However, PSCs are generally expensive and environmentally unstable. Overall costs are generally related to the need to fabricate special materials, which need several synthetic steps. Other specific properties of materials must also be tuned to reach high efficiency, but this may lead to environmental instability. In particular, the thin layer that is potentially exposed to atmospheric agents, air, humidity, etc. is particularly prone to be degraded by the environment. Protective layers can in principle be added, but this would mean additional costs.

Here comes our idea.

We designed a novel set of molecules, which have all the desired properties for having high power conversion efficiency, and, at the same time, are chemically stable and easy to fabricate. The molecules are based on phthalocyanines, a very versatile class of compounds that has been used already for more than one century. We know that this class of molecules can be used for PCS. But we need some other information.

How can we design the precise structure of the molecule, starting from some basic information and targeting specific properties of the molecular layer? Simulations helped us to predict what is the structure of the molecule that potentially perform bests, among a set of candidate.

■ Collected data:
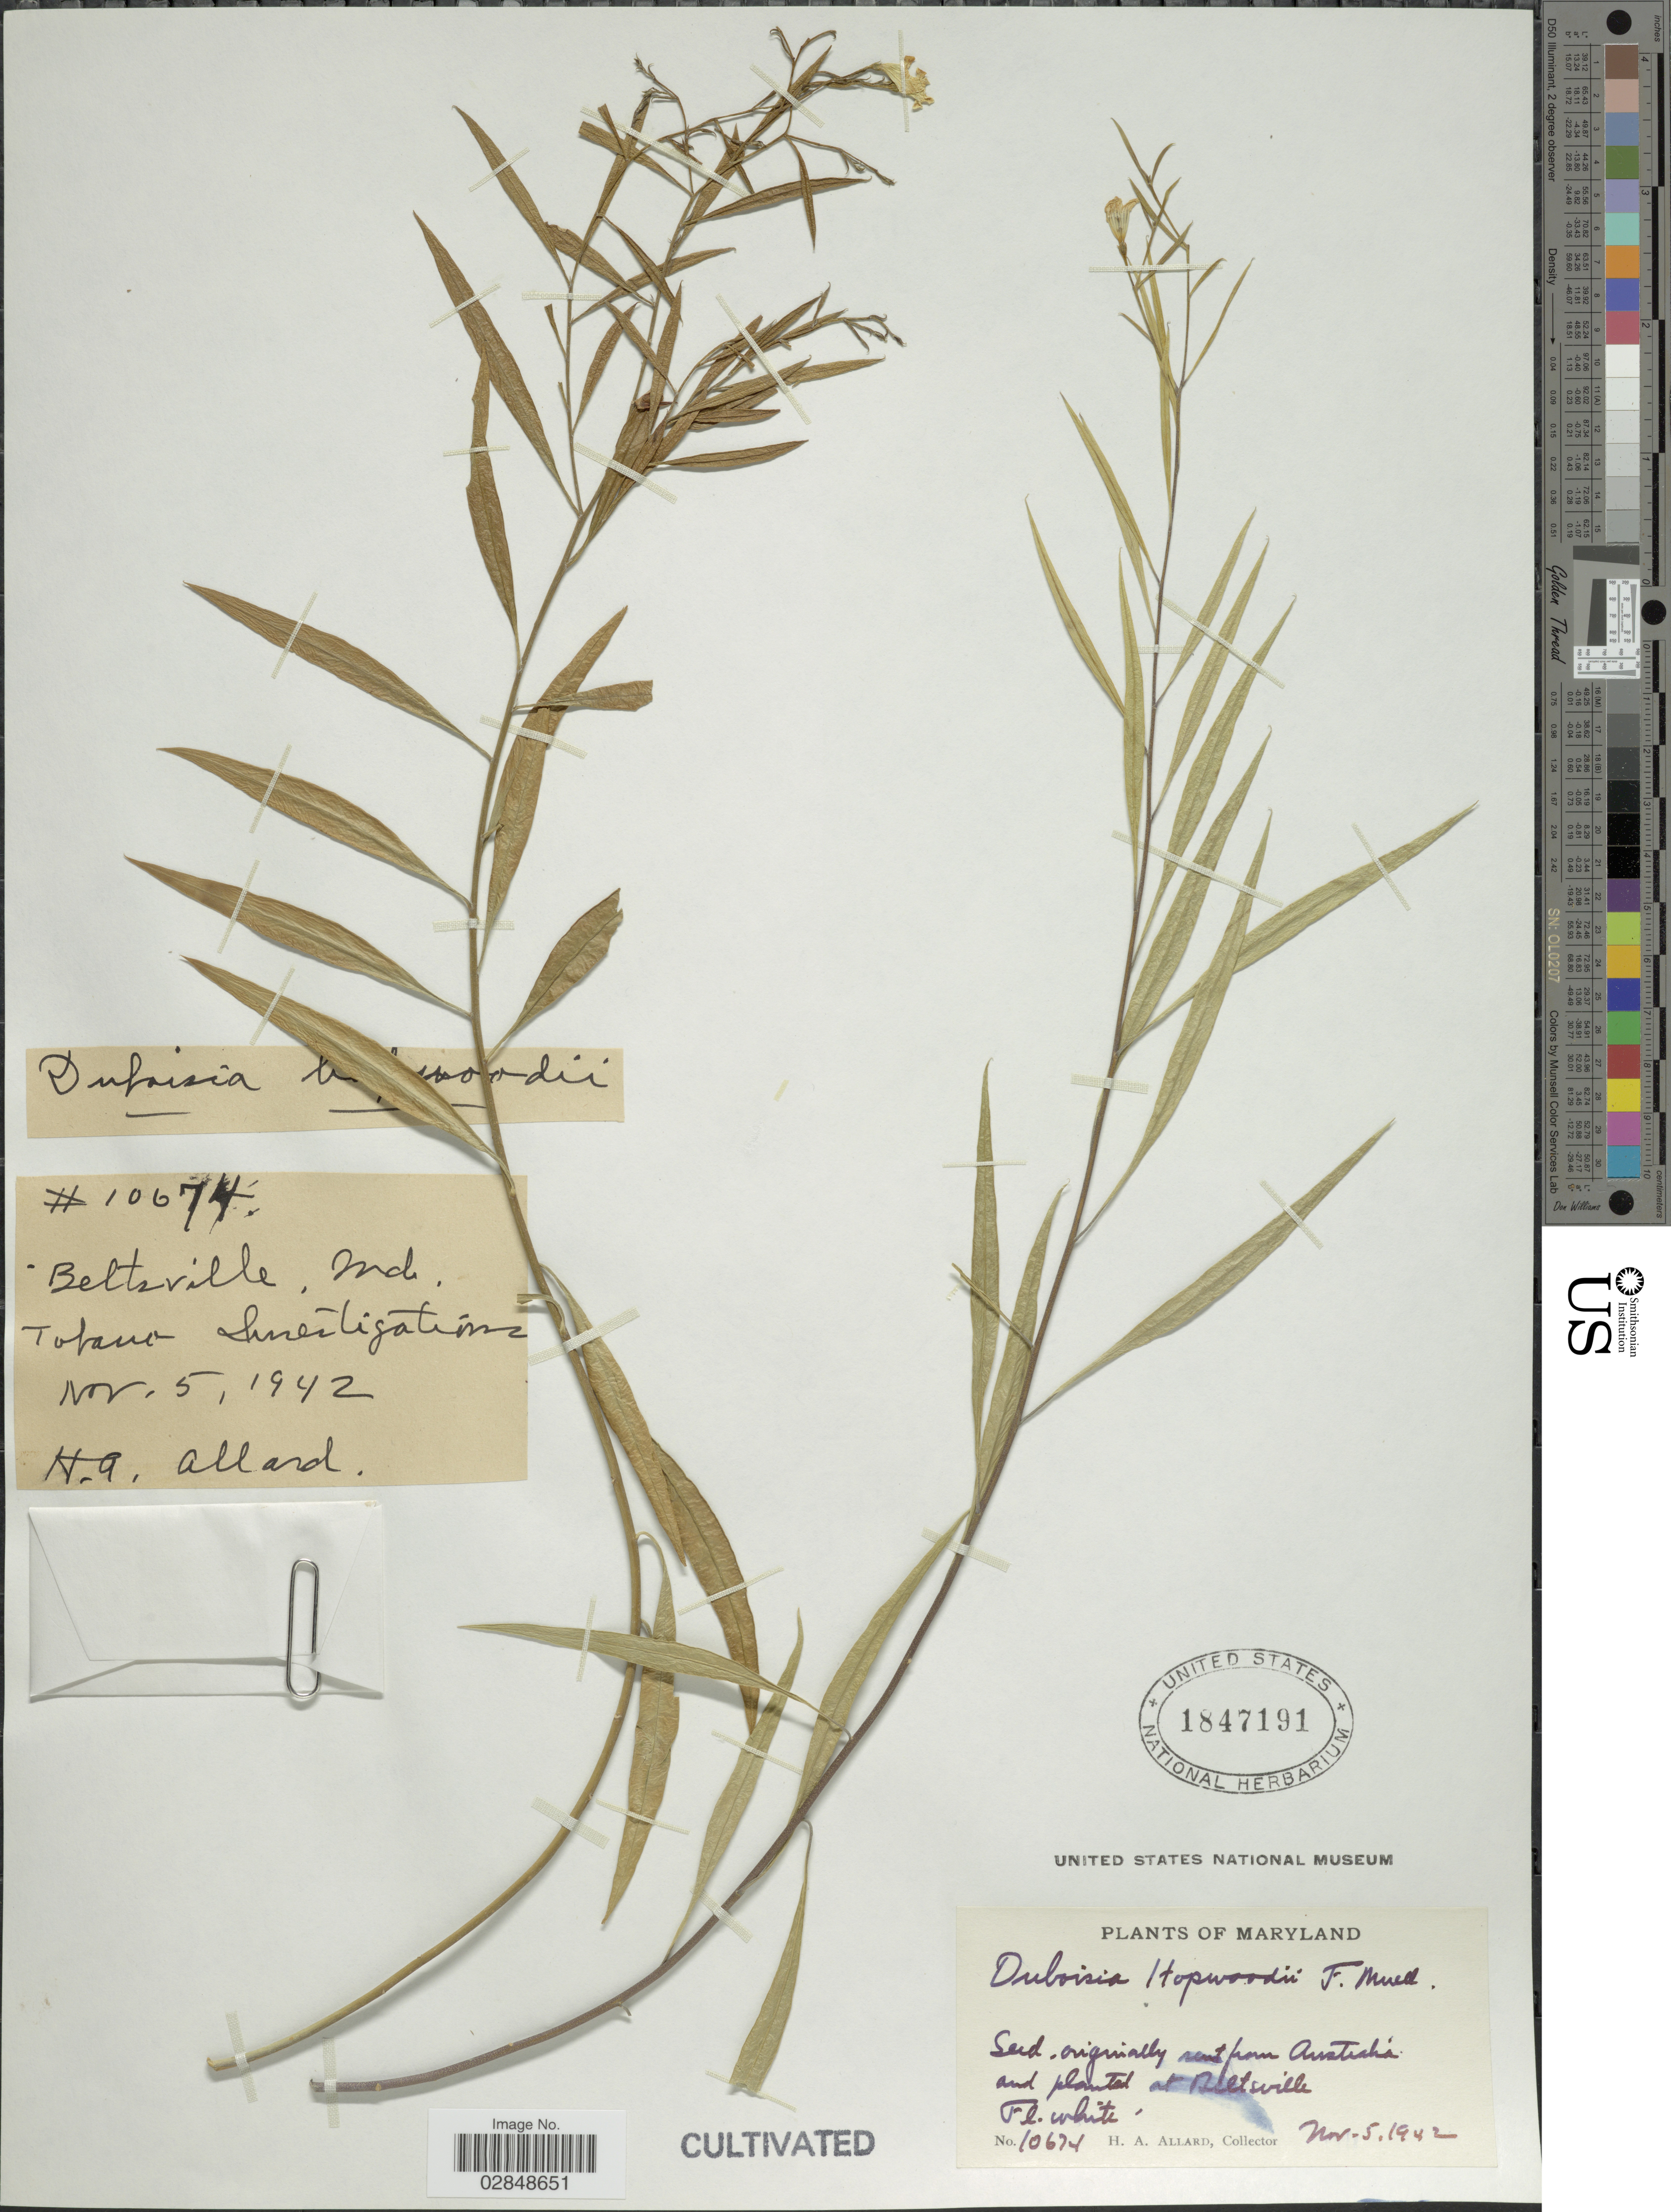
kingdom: Plantae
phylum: Tracheophyta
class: Magnoliopsida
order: Solanales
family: Solanaceae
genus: Duboisia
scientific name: Duboisia hopwoodii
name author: (F. Muell.) F. Muell.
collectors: H. A. Allard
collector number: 10674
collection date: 1942-11-05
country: United States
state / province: Maryland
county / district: Prince George's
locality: Beltsville.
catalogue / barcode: US 1847191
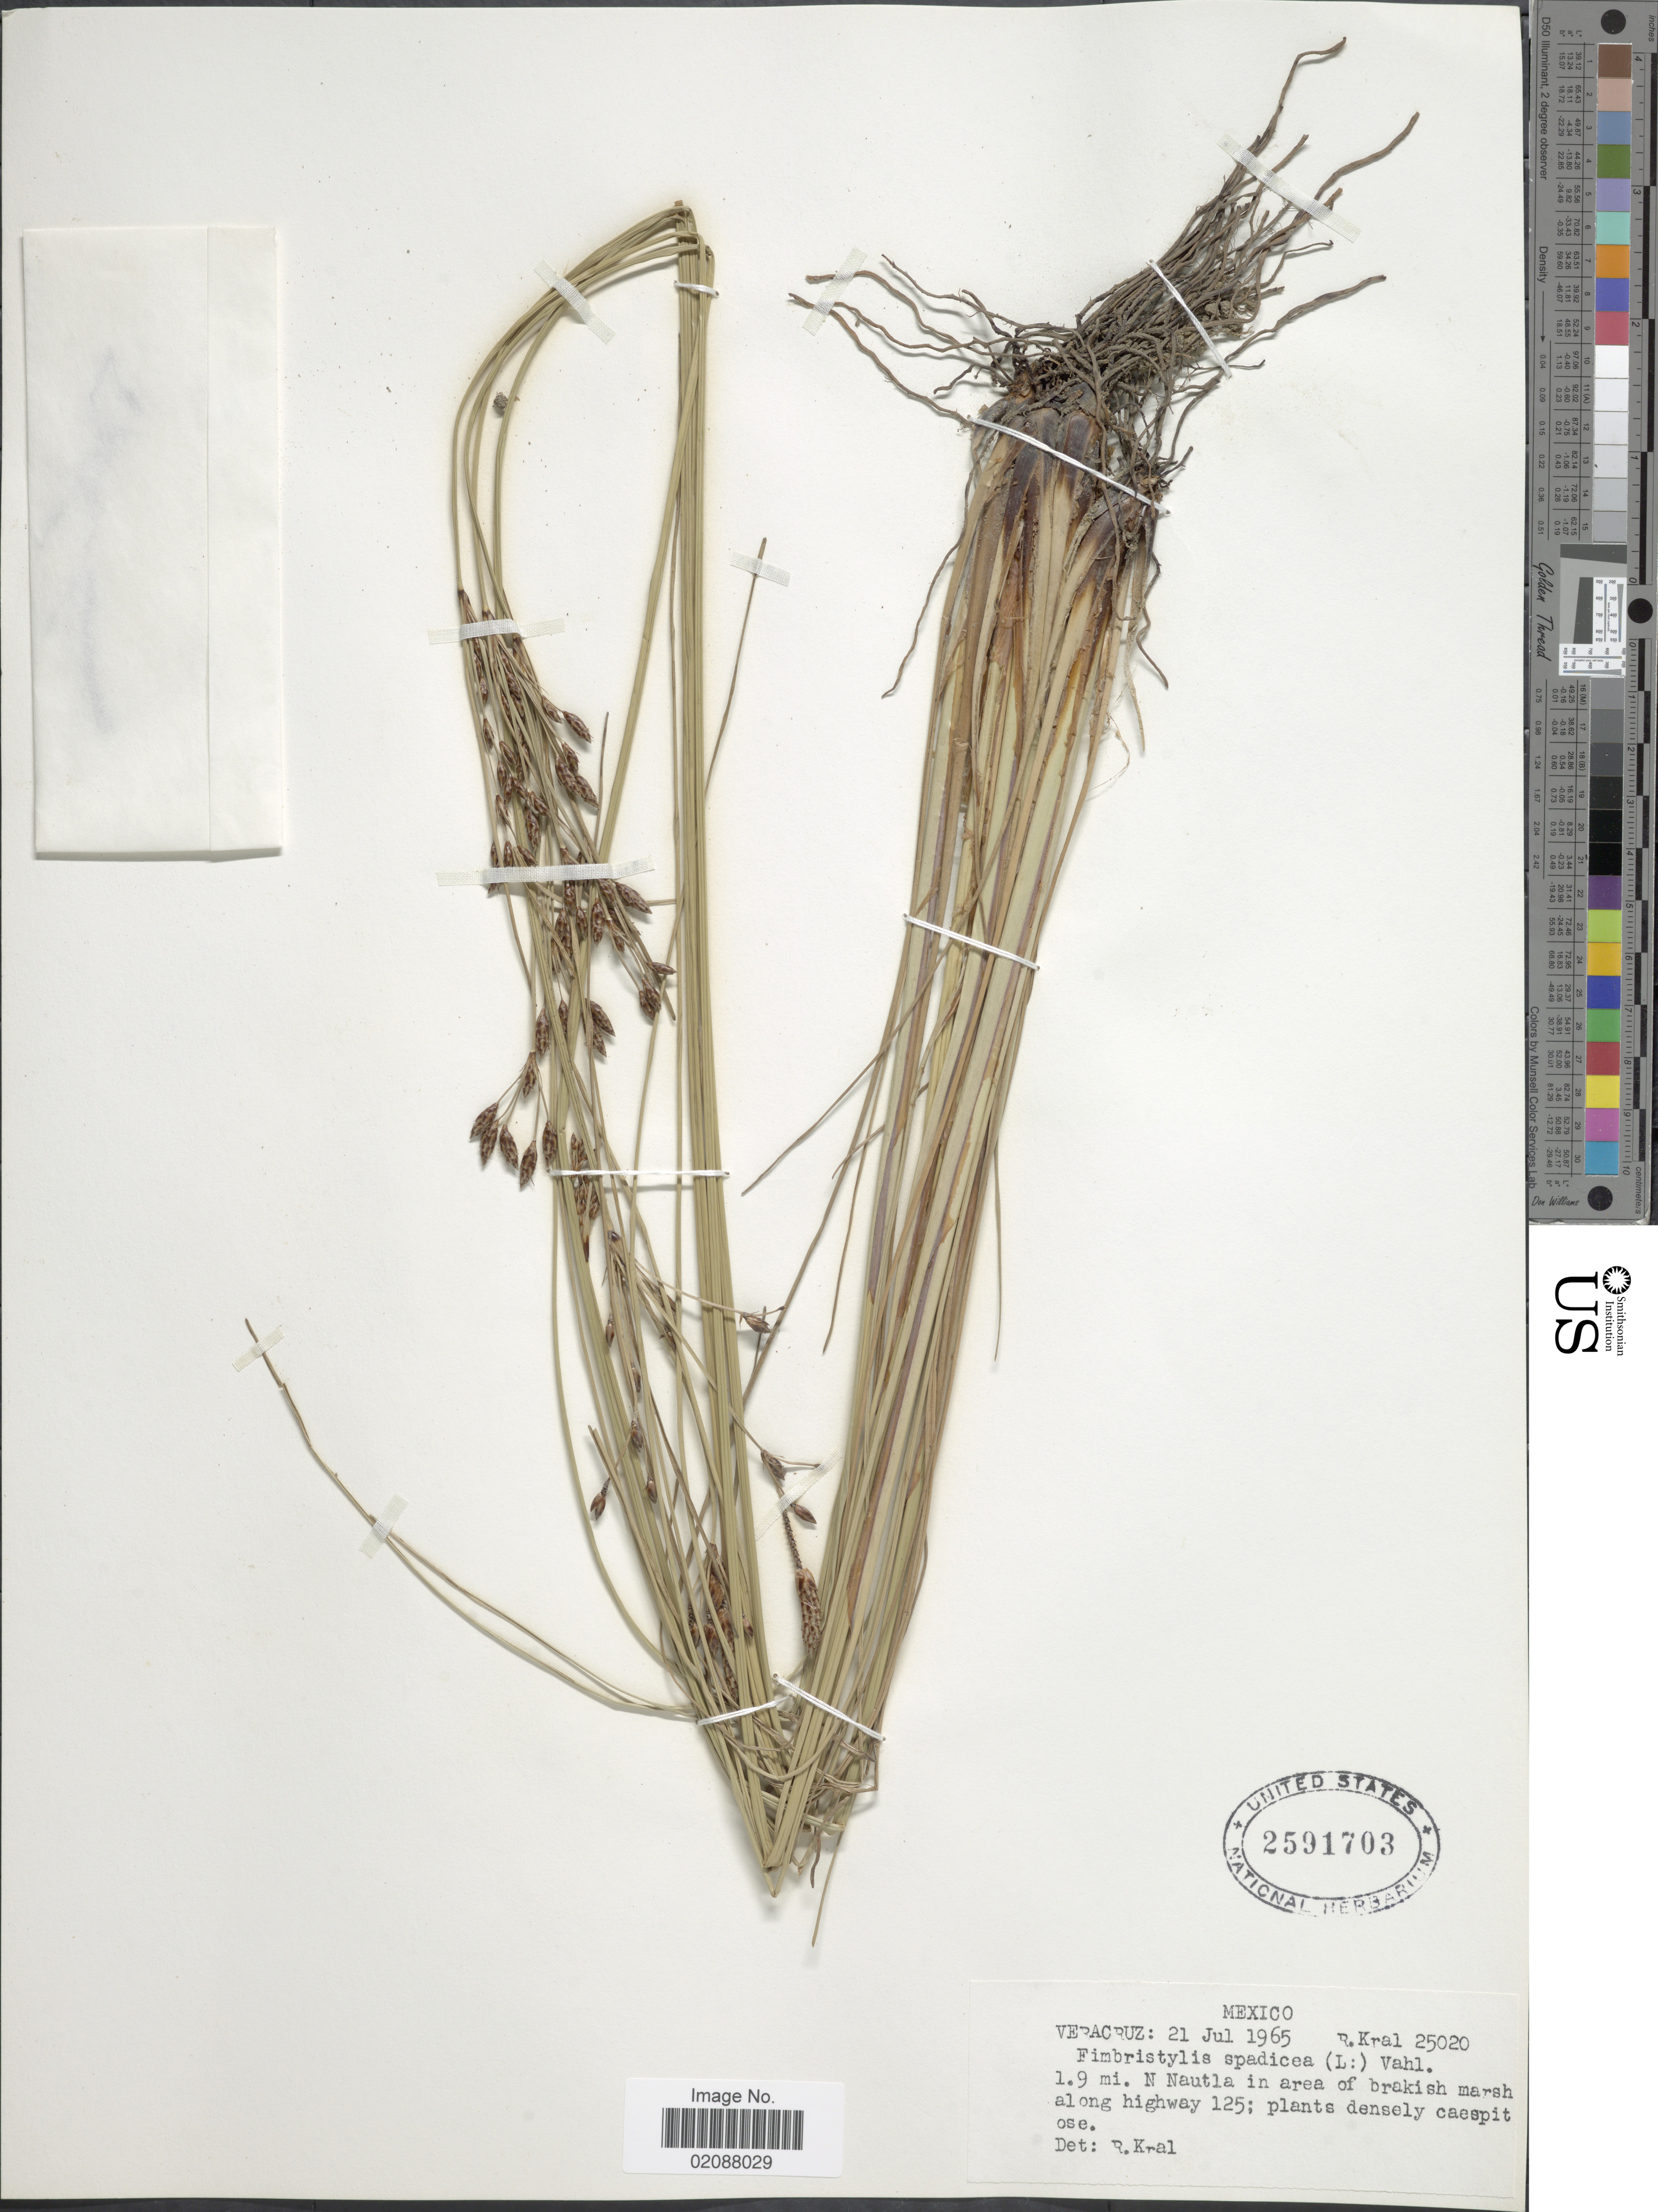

■ REQUIRED WORK:
[a] In the solar cell passage, take the part between "Here comes our" and "some other information.", inclusive, and change "molecules" to "substances" throughout.
[b] According to the solar cell passage, what class of compounds are the new molecules based on?
[c] List every property the solar cell passage says the newly designed molecules have.
The collected data is material separate from the solar cell passage.

■ SOLUTIONS TO EACH TASK:
[a]
Here comes our idea.

We designed a novel set of substances, which have all the desired properties for having high power conversion efficiency, and, at the same time, are chemically stable and easy to fabricate. The substances are based on phthalocyanines, a very versatile class of compounds that has been used already for more than one century. We know that this class of substances can be used for PCS. But we need some other information.

[b] Phthalocyanines

[c]
- High power conversion efficiency
- Chemically stable
- Easy to fabricate